Выбрать главу

— Что-то не так… что-то не так… что-то не так? — слова мелькнули в мозгу, разгоняя сон.

Действительно, что не так? Все в порядке! Разве он, Лавеллер, не на посту? Измученный мозг гневно бился. Все в порядке. Почему они не уйдут и не оставят его в покое?

— Ничего, — сказал хирург. И опять слова забились в ушах Лавеллера, маленькие, шепчущие, шустрые, как мыши: «Ничего — ничего — ничего — ничего».

Но что говорит хирург? Почти не понимая смысла, он ловил обрывки фраз:

— Идеальный пример того, о чем я вам говорил. Этот парень — абсолютно истощенный, вымотанный, уставший. Все его сознание сосредоточено на одном — на бдительности… сознание истощилось, так что высвобождается подсознание… сознание реагирует только на один стимул — движение извне… но подсознание так близко к поверхности, что почти не удерживается… что оно… если его совсем освободить…

О чем это они говорят? Питер прислушался к шепоту.

— В таком случае, с вашего разрешения… — это опять хирург… О чем они? Разрешение на что? Почему они не уходят, почему не перестанут его беспокоить? Ему так трудно смотреть, а теперь еще приходится слушать. Что-то промелькнуло перед его глазами. Он совсем перестал понимать, что происходит. Должно быть, затуманилось зрение.

Он поднял руку и потер глаза.

Небольшой светлый кружок вспыхнул прямо перед ним на бруствере. Луч карманного фонарика. Что они ищут? В круге появилась рука, рука с длинными гибкими пальцами. В ней листок бумаги, на нем что-то написано. Хотят, чтобы он еще и читал? Не только смотрел и слушал, но еще и читал! Он приготовился возражать.

Прежде чем застывшие губы смогли произнести слово, он почувствовал, как кто-то расстегнул верхнюю пуговицу его шинели, чья-то рука сунула что-то в карман рубашки, как раз над сердцем.

Кто-то прошептал:

— Люси де Токелен.

Что это значит? Это не пароль.

В голове у него загудело — как будто он погружался в воду. Что за свет слепит его даже сквозь закрытые веки? Он с трудом разлепил глаза.

Лавеллер смотрел прямо на золотой диск солнца, медленно садившегося за строем благородных дубов. Он опустил взгляд. Он стоял по щиколотку в мягкой зеленой траве, усеянной маленькими голубыми цветами.

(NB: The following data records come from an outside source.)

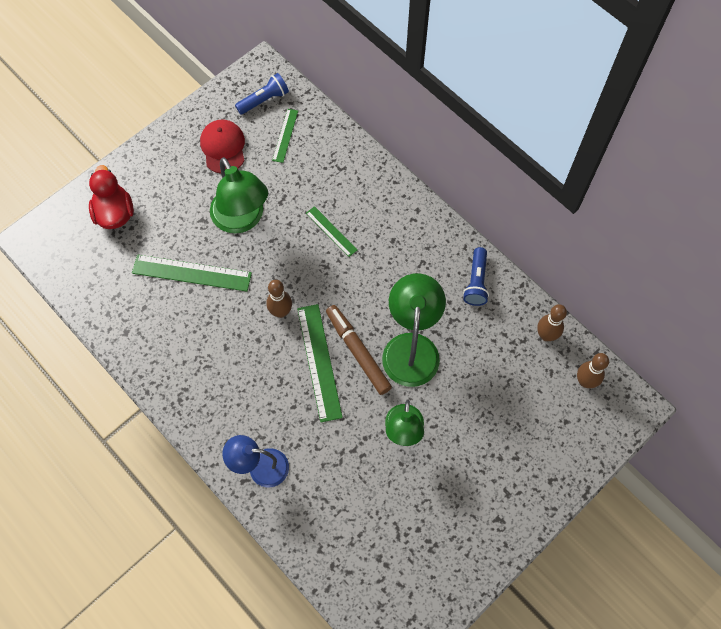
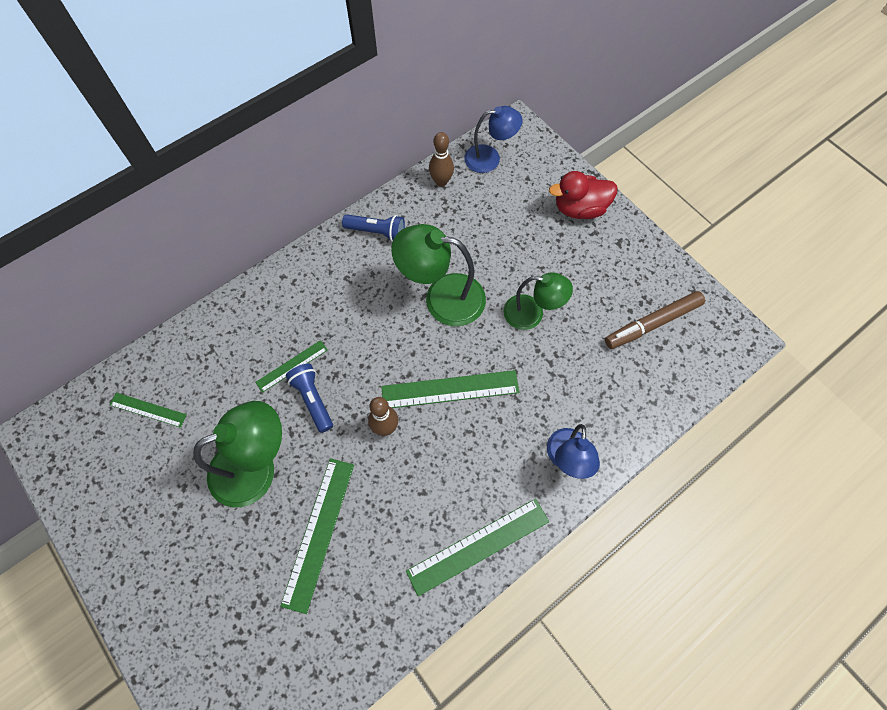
camera: 85 degrees left, 0 degrees up
red duck [89,165,134,229] -> red duck moved to [549,171,618,219]
red cap [200,119,245,174] -> none
blue flashlight [235,73,289,115] -> blue flashlight moved to [286,364,333,433]
brown marker [326,305,392,395] -> brown marker moved to [605,291,705,349]
brown bowling pin [577,353,609,388] -> blue lamp [464,106,523,173]
none -> green ruler [406,499,549,596]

Над их чашечками жужжали пчелы. Парили маленькие желтокрылые бабочки. Дул мягкий ветерок, теплый и ароматный.

Ему тогда это не показалось странным — нормальный домашний мир — мир, каким он и должен быть. Но он помнил, что когда-то был в другой жизни, совсем не похожей на эту, в мире несчастий и боли, кровавой грязи и холода, в мире жестокости, где ночи — мучительный ад раскаленных огней и яростных смертоносных звуков, в мире измученных людей, которые ищут и не находят отдыха и сна, в мире танцующих мертвецов. Где это было? Неужели действительно может существовать такое? Или это сон? Теперь ему совсем не хотелось спать.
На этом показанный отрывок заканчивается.